What Chromatin Accessibility Reveals
The accessibility map from scATAC-seq provides insights into which genes a cell is poised to activate. Open chromatin regions often correspond to active gene promoters or enhancers that boost gene activity. Closed chromatin regions indicate inactive genes.
This information helps distinguish different cell types within complex tissues, like neuronal subtypes in the brain or immune cells in blood. A muscle cell, for example, shows a distinct open chromatin pattern compared to a liver cell. This allows researchers to identify cell populations based on their regulatory landscapes.
ScATAC-seq also helps understand the regulatory landscape of gene expression. By identifying accessible enhancer and promoter regions, scientists can pinpoint DNA “switches” that control gene activity. Observing changes in chromatin accessibility over time can also show how cells transform, such as during embryonic development as stem cells differentiate.
Integration with Other Cellular Data
While scATAC-seq reveals the potential for gene activity, combining it with other data offers a more comprehensive view of cell function. ScATAC-seq shows which genes could be active, but not which genes are actively expressed. This distinction is important for a complete picture of cellular states.
Single-cell RNA sequencing (scRNA-seq) measures mRNA molecules in individual cells, indicating active gene expression. By integrating scATAC-seq and scRNA-seq data, scientists can link gene expression potential to its actual expression. This combined approach provides a more complete understanding of cellular identity, function, and regulatory mechanisms.

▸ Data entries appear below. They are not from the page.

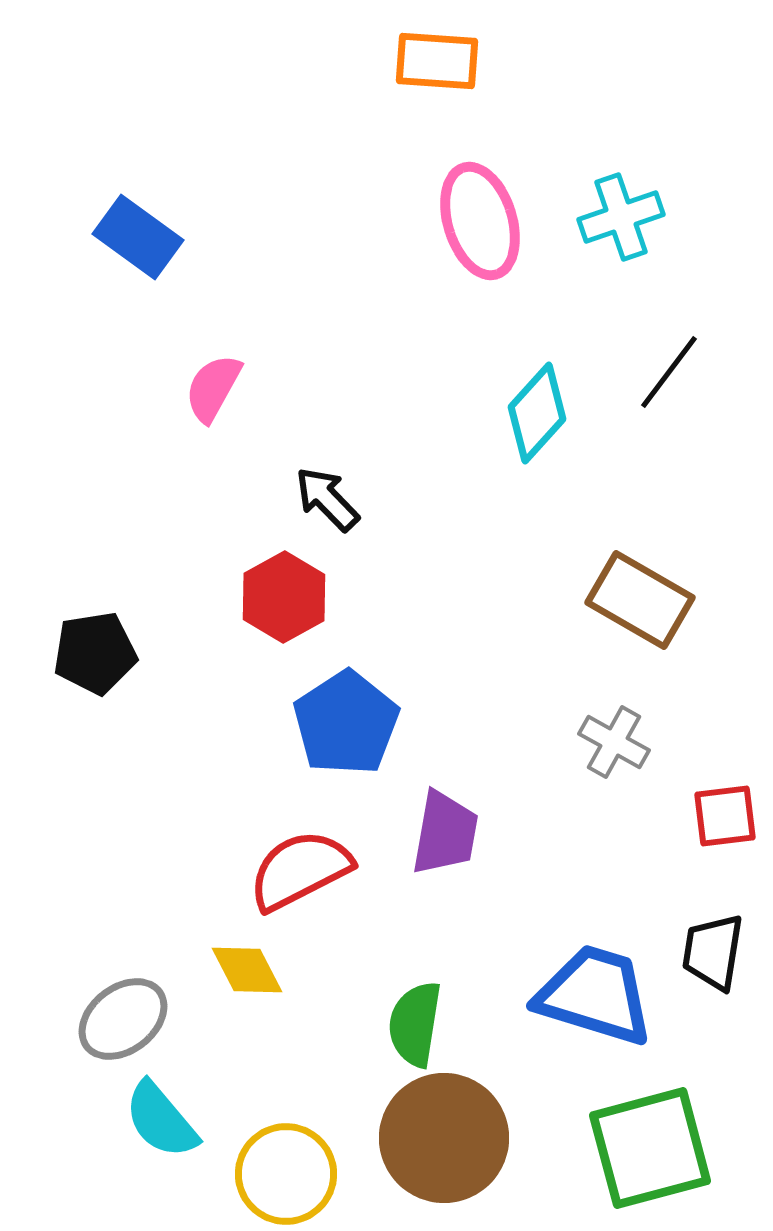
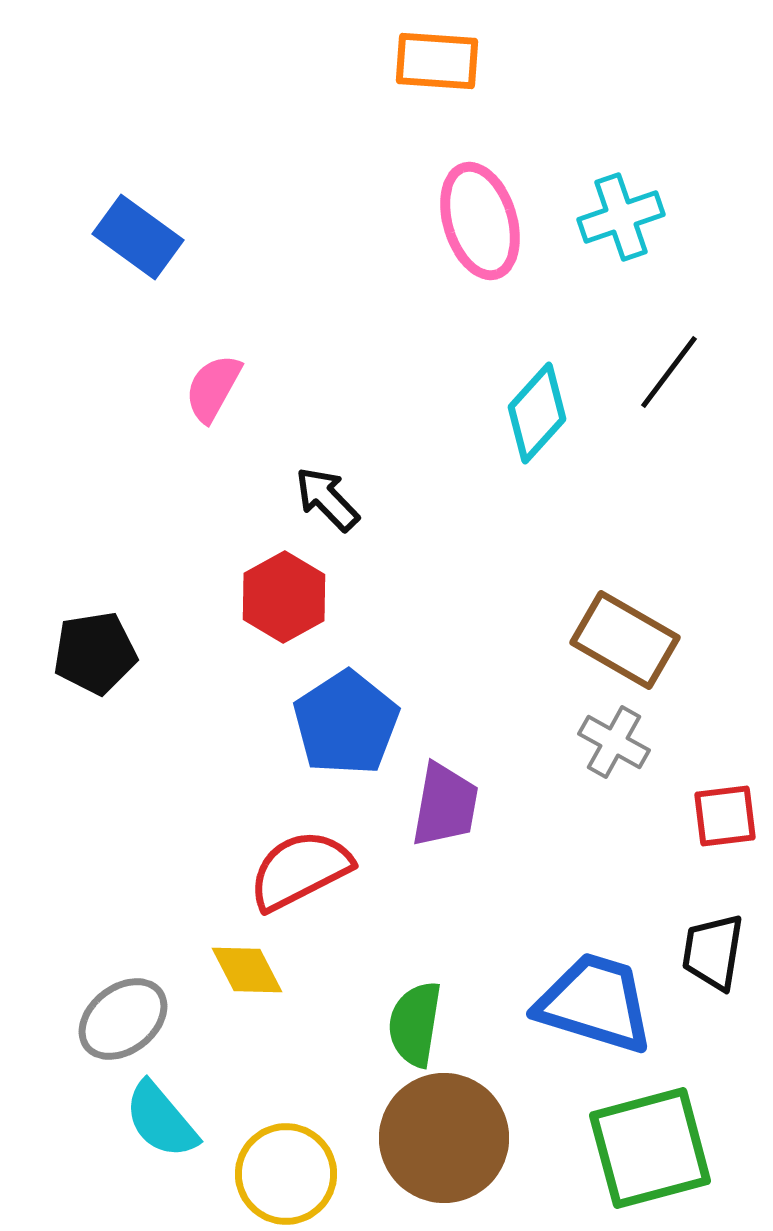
brown rectangle: moved 15 px left, 40 px down
purple trapezoid: moved 28 px up
blue trapezoid: moved 8 px down
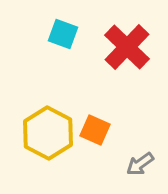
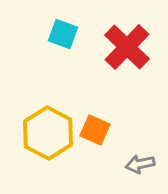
gray arrow: rotated 24 degrees clockwise
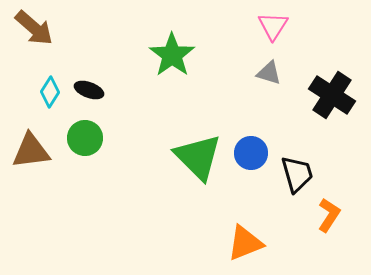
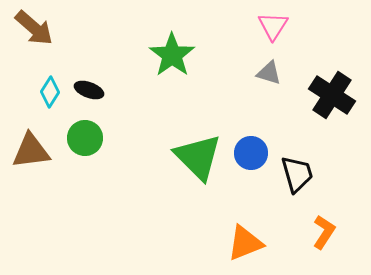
orange L-shape: moved 5 px left, 17 px down
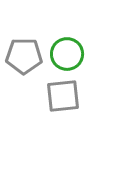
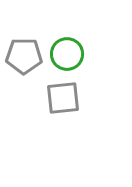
gray square: moved 2 px down
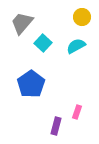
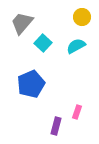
blue pentagon: rotated 12 degrees clockwise
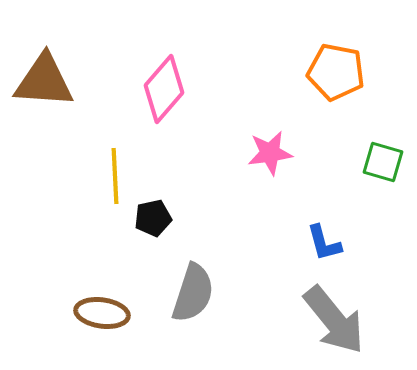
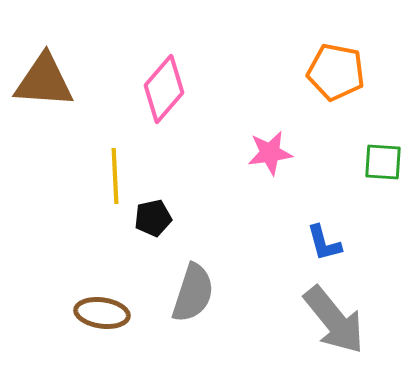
green square: rotated 12 degrees counterclockwise
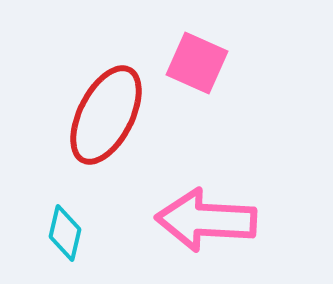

This multi-omics approach allows researchers to correlate changes in chromatin accessibility with gene expression. For example, if an enhancer becomes accessible in scATAC-seq data, scientists can check if the regulated gene shows increased expression in scRNA-seq data. This integrated analysis helps build better models of gene regulation and cellular behavior.
Applications in Biological Research
Single-cell ATAC sequencing is applied across various biological research fields, providing insights into cellular processes and disease mechanisms. In cancer research, scATAC-seq helps understand how cancer cells develop therapy resistance. It has identified chromatin accessibility changes that allow melanoma cells to evade treatment, pointing to new therapeutic targets.
In developmental biology, scATAC-seq helps map cell differentiation. Researchers track how a fertilized egg develops into diverse cell types. This involves observing how chromatin accessibility patterns change as stem cells differentiate into specific lineages.
Immunology benefits from scATAC-seq, as it helps understand dynamic changes within immune cells. This technique reveals how immune cells activate and alter gene regulation to fight infections or how they malfunction in autoimmune diseases. Identifying specific regulatory elements accessible during immune responses can uncover novel pathways involved in disease progression or protection.